Fast forward to 2007, when touchscreens have become user-friendly, and customers now prefer them over keypads. Additionally, mobile phones have become status symbols, and customers are willing to pay higher prices. Apple's entry into the market with the iPhone exemplifies this shift. To adapt to these new preferences, we retrain the perceptron with updated data. The retraining process requires the network to unlearn old weights and adjust to new ones, which is more complex than initial training.

Experiment shows that retraining an old perceptron takes more iterations than training a new one from scratch. This is because the old network must first unlearn previous weights before learning new ones. In contrast, a new perceptron can directly learn the new weights, making the process more efficient. This insight can be applied to real-world scenarios, such as why established companies struggle to adapt to disruptive innovations compared to new market entrants.

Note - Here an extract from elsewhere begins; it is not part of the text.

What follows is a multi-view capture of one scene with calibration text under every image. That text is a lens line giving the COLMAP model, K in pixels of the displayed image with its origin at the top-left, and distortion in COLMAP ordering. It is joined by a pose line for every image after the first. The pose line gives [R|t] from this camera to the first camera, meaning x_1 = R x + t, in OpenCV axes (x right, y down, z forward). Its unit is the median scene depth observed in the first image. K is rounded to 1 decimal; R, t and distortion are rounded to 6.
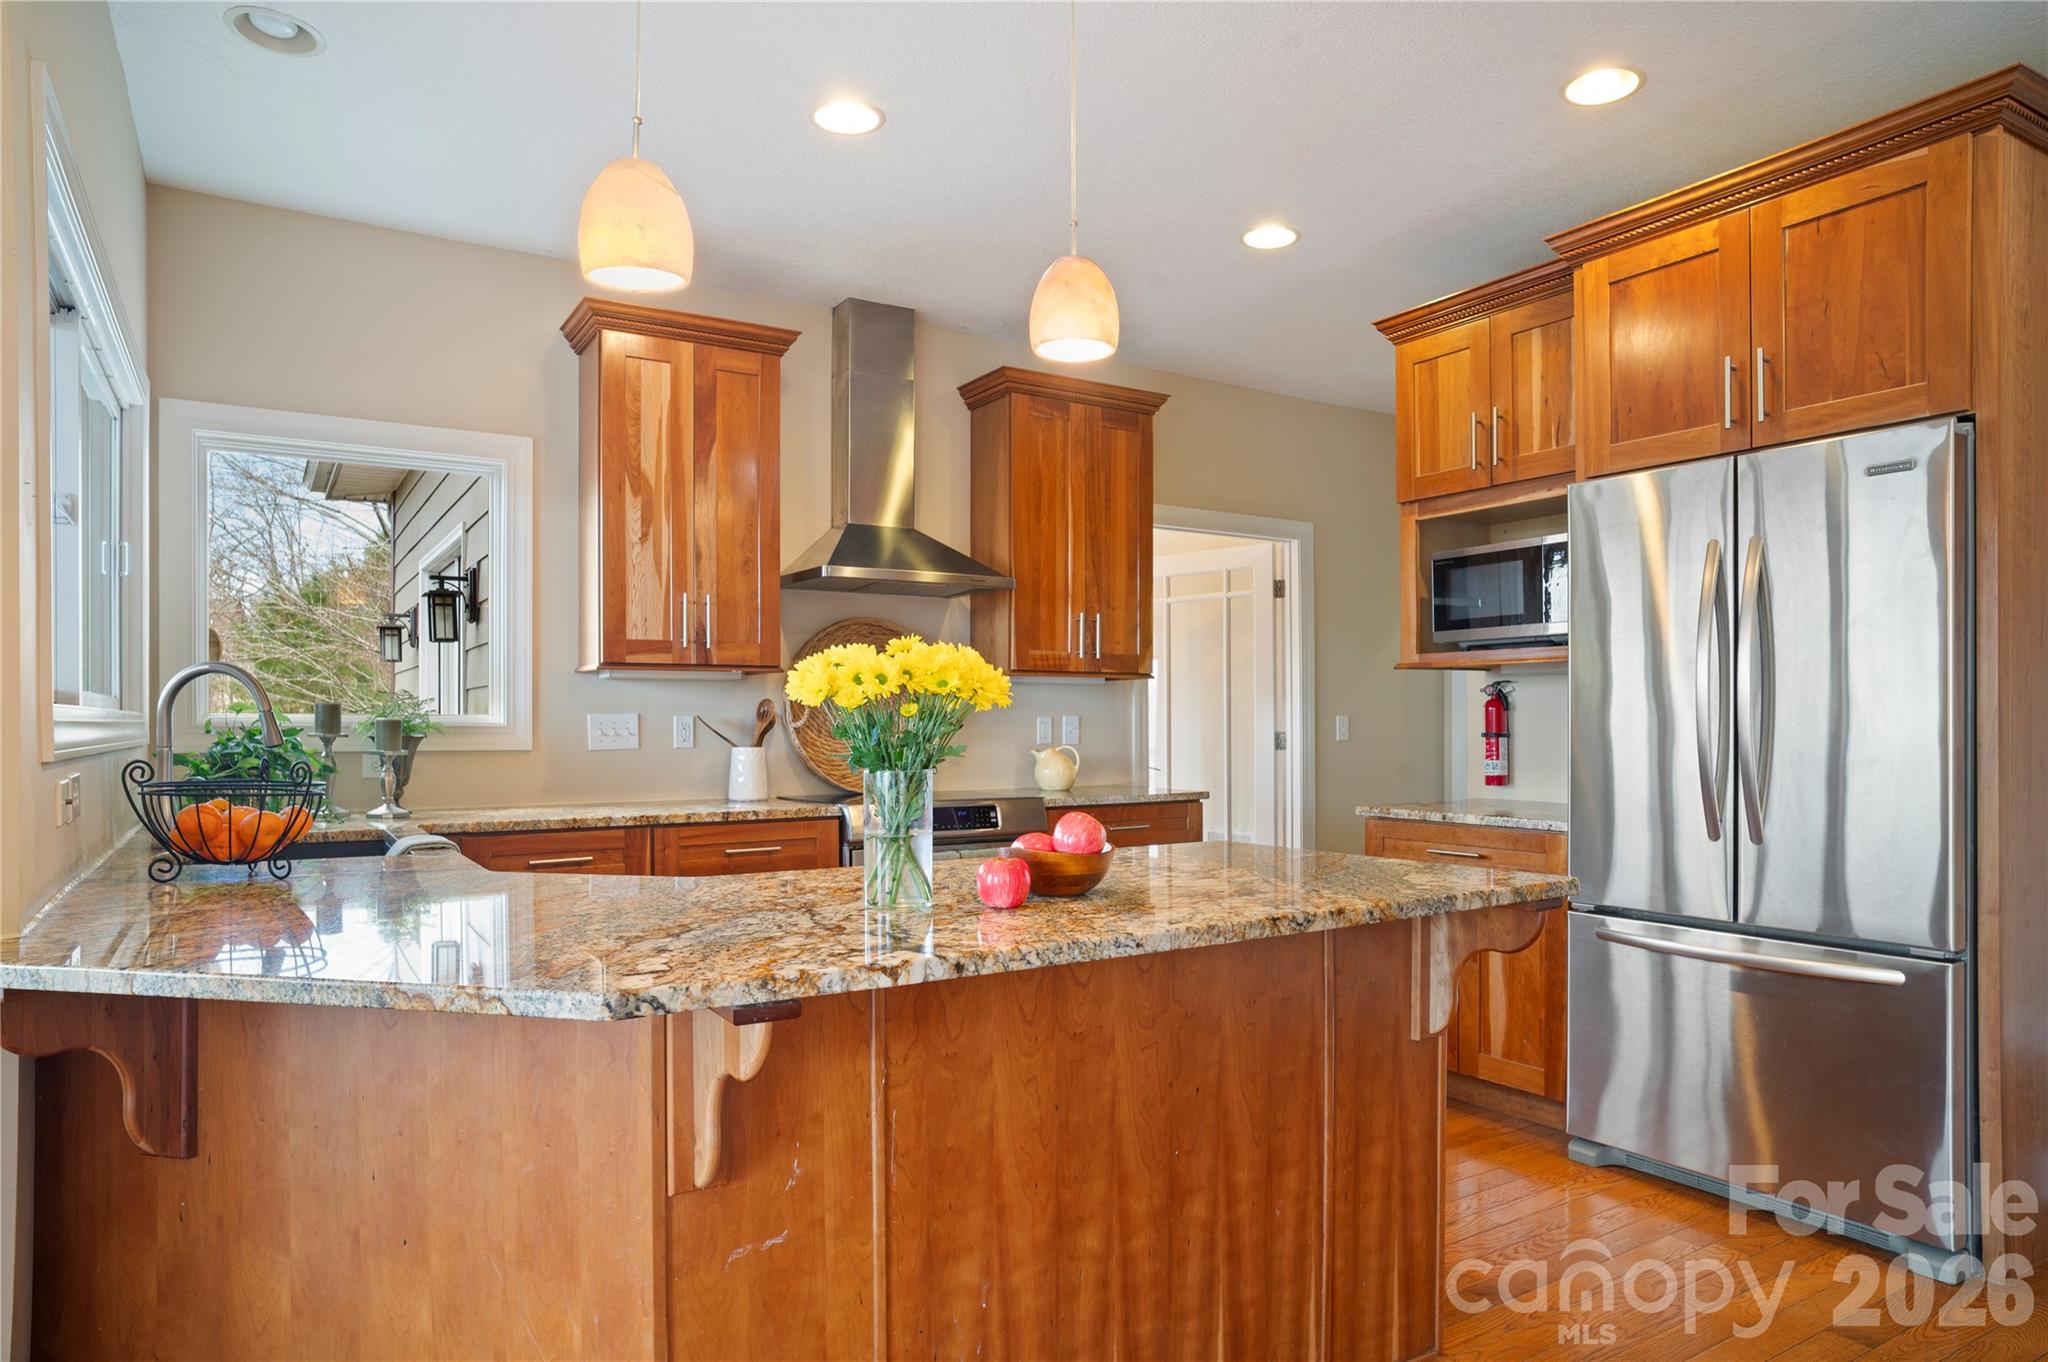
lens RADIAL K [[1238.9, 0, 1031.1], [0, 1238.9, 719.2], [0, 0, 1]] dist [-0.061571, 0.044879]
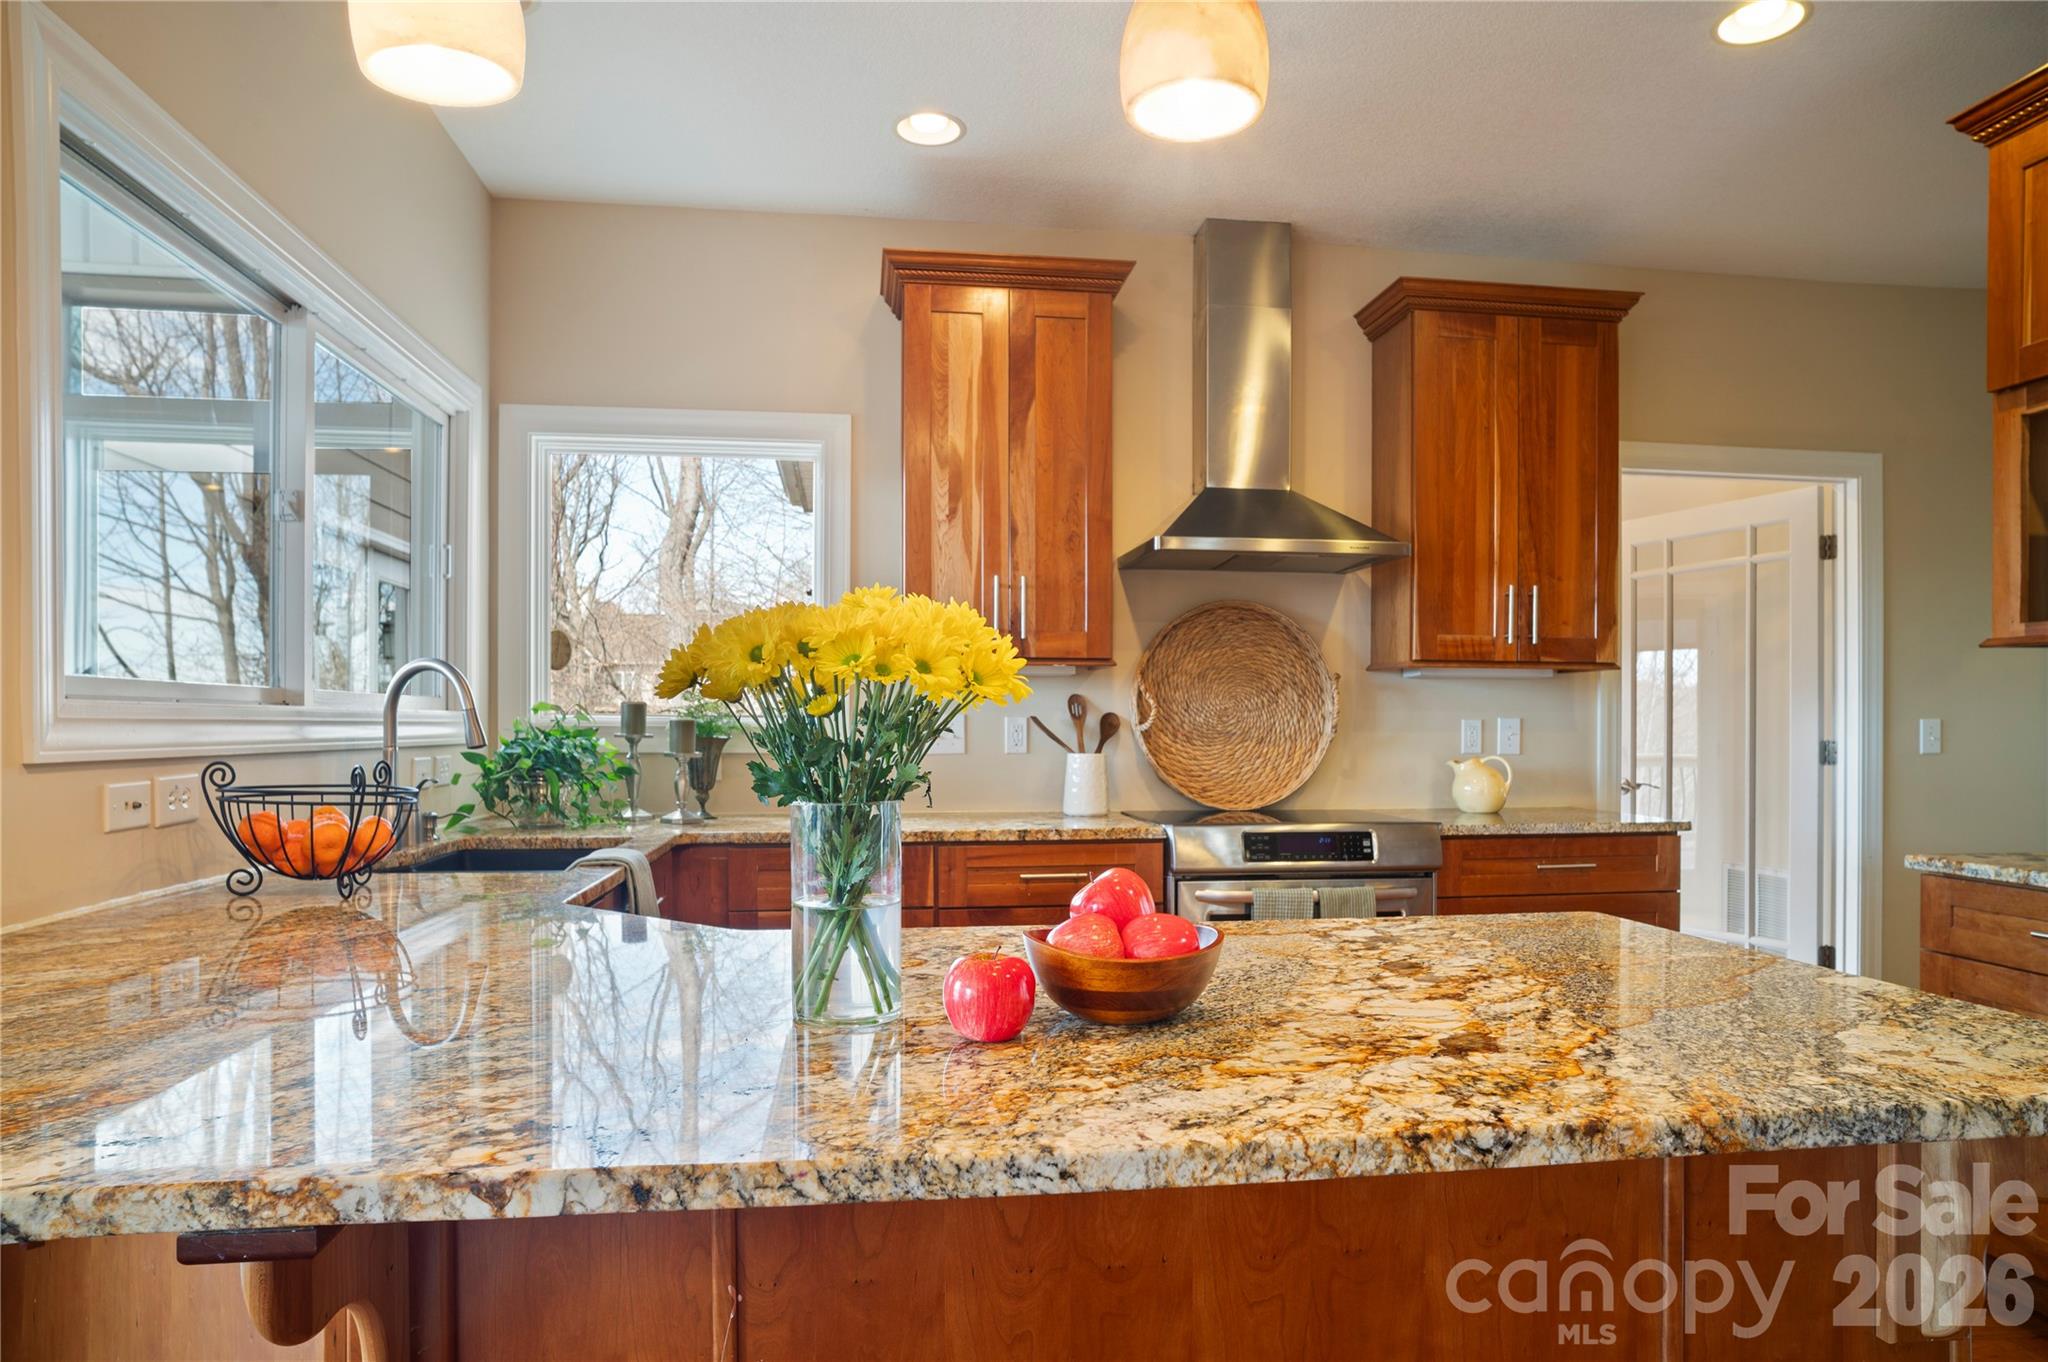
lens RADIAL K [[1248.8, 0, 1034.5], [0, 1248.8, 726.1], [0, 0, 1]] dist [-0.063999, 0.045217]
pose [[0.911010, 0.005277, -0.412350, 0.109558], [-0.003920, 0.999984, 0.004139, 0.000295], [0.412365, -0.002154, 0.911016, 0.212027]]
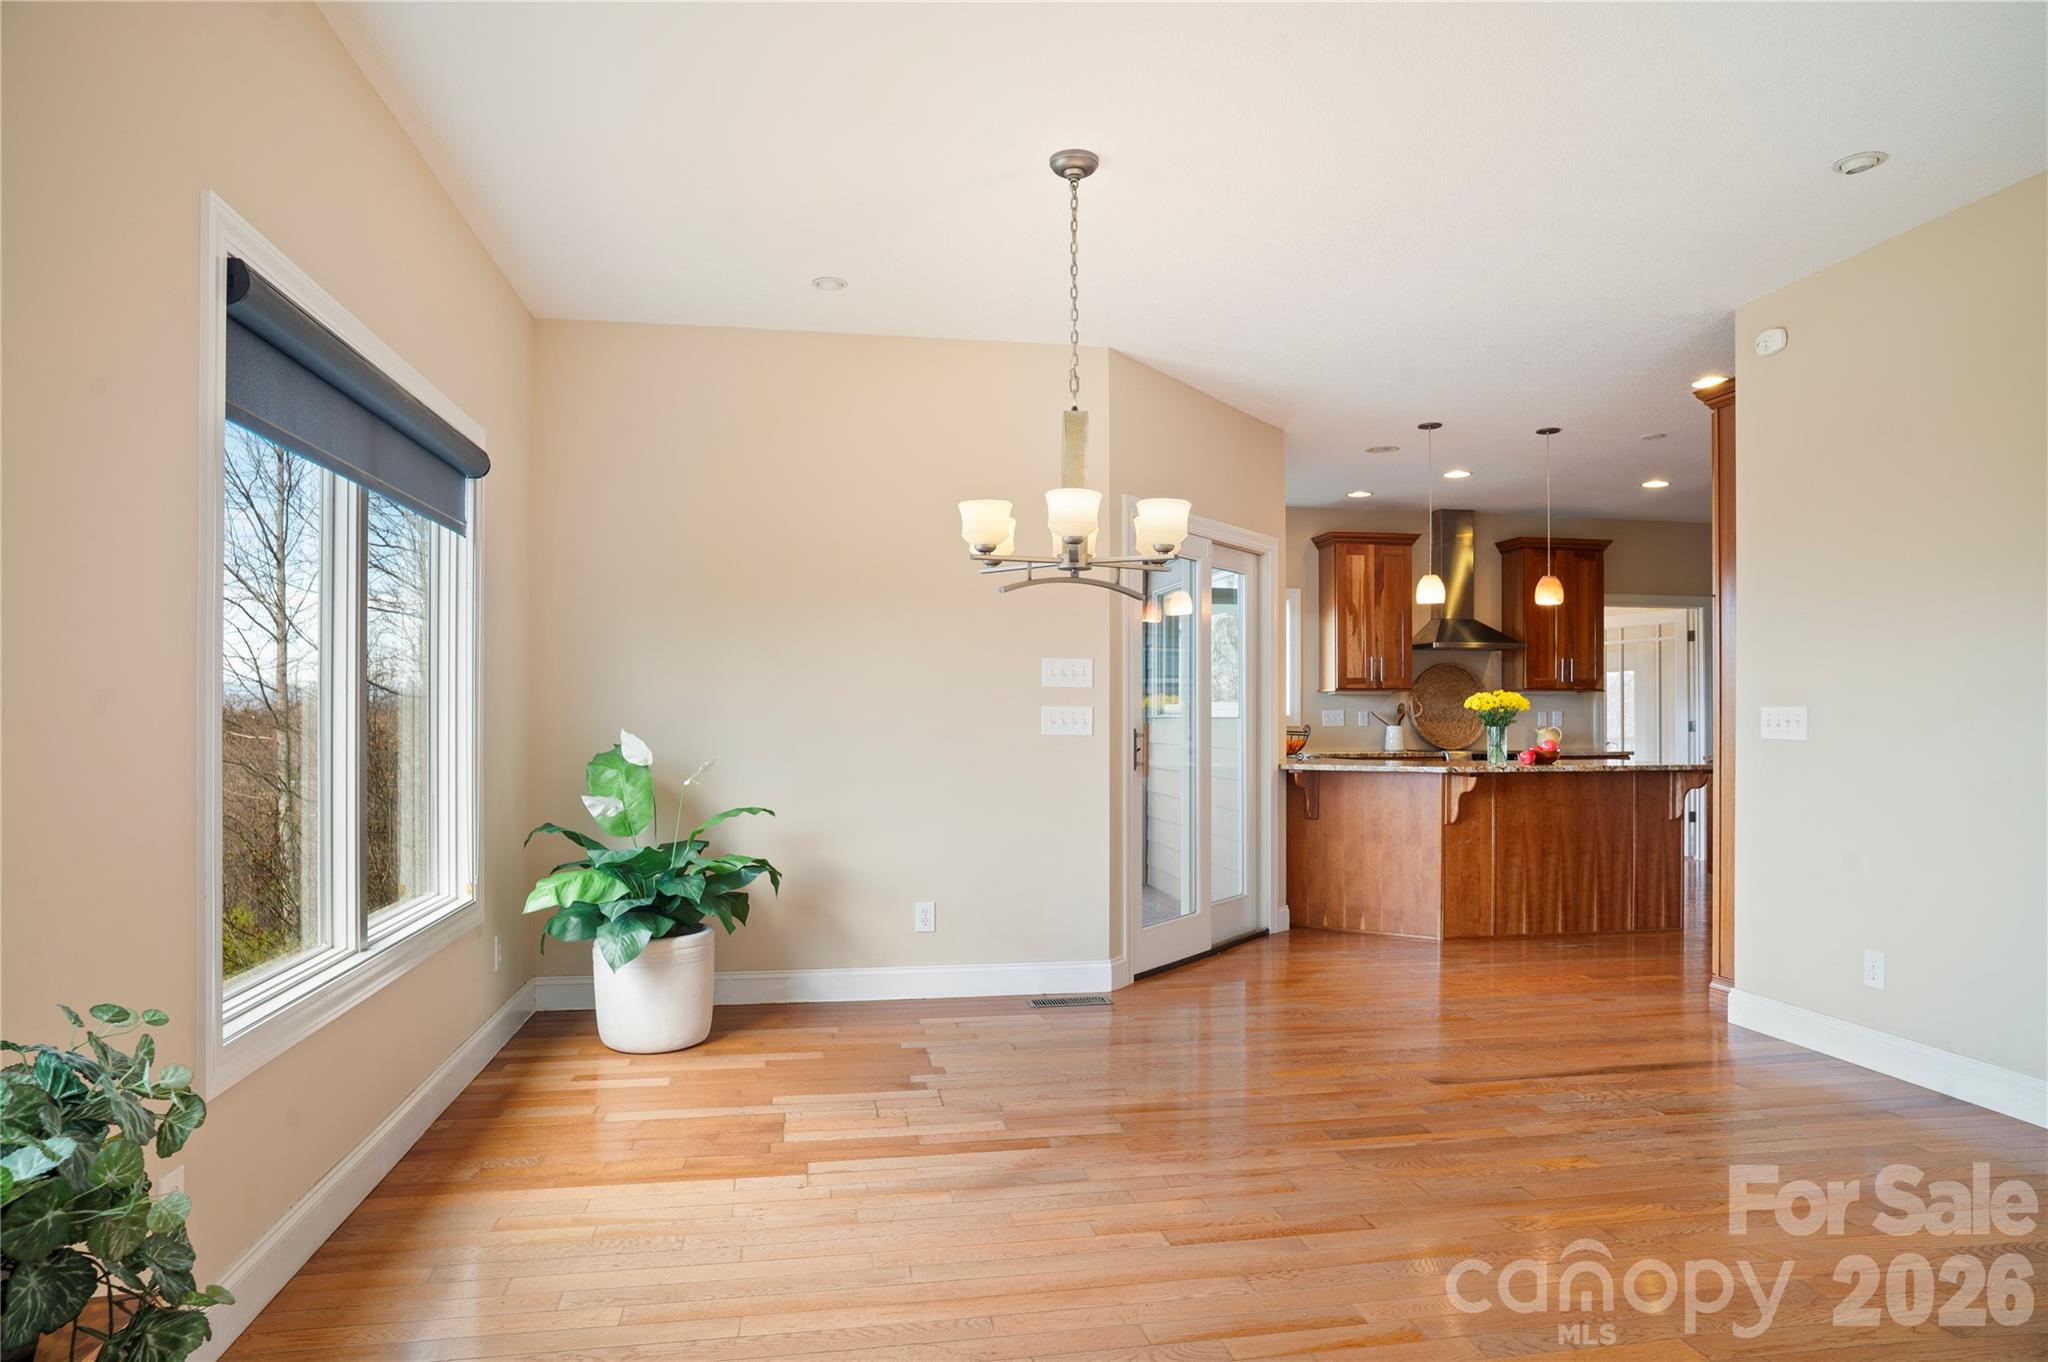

The experiment demonstrates that retraining an ANN can be more costly than training a new one. This principle can be extended to human learning, suggesting that unlearning and relearning are inherently more challenging. In "The Innovator's Dilemma," Christensen explains why market leaders often fail to adapt to new technologies, while new entrants succeed. Economic factors play a role, but our experiment suggests that mathematical reasons might also contribute. New entrants can learn from scratch, while established firms must first unlearn outdated practices.

Radical changes pose challenges not only for businesses but also for society. In "The Second Machine Age," Brynjolfsson and McAfee compare the digital age to the industrial revolution, highlighting the social upheaval caused by disruptive technologies. The struggle to adapt might be due to the difficulty of unlearning and relearning, as illustrated by our experiment. Understanding these challenges can help address the pain points of societal transformation.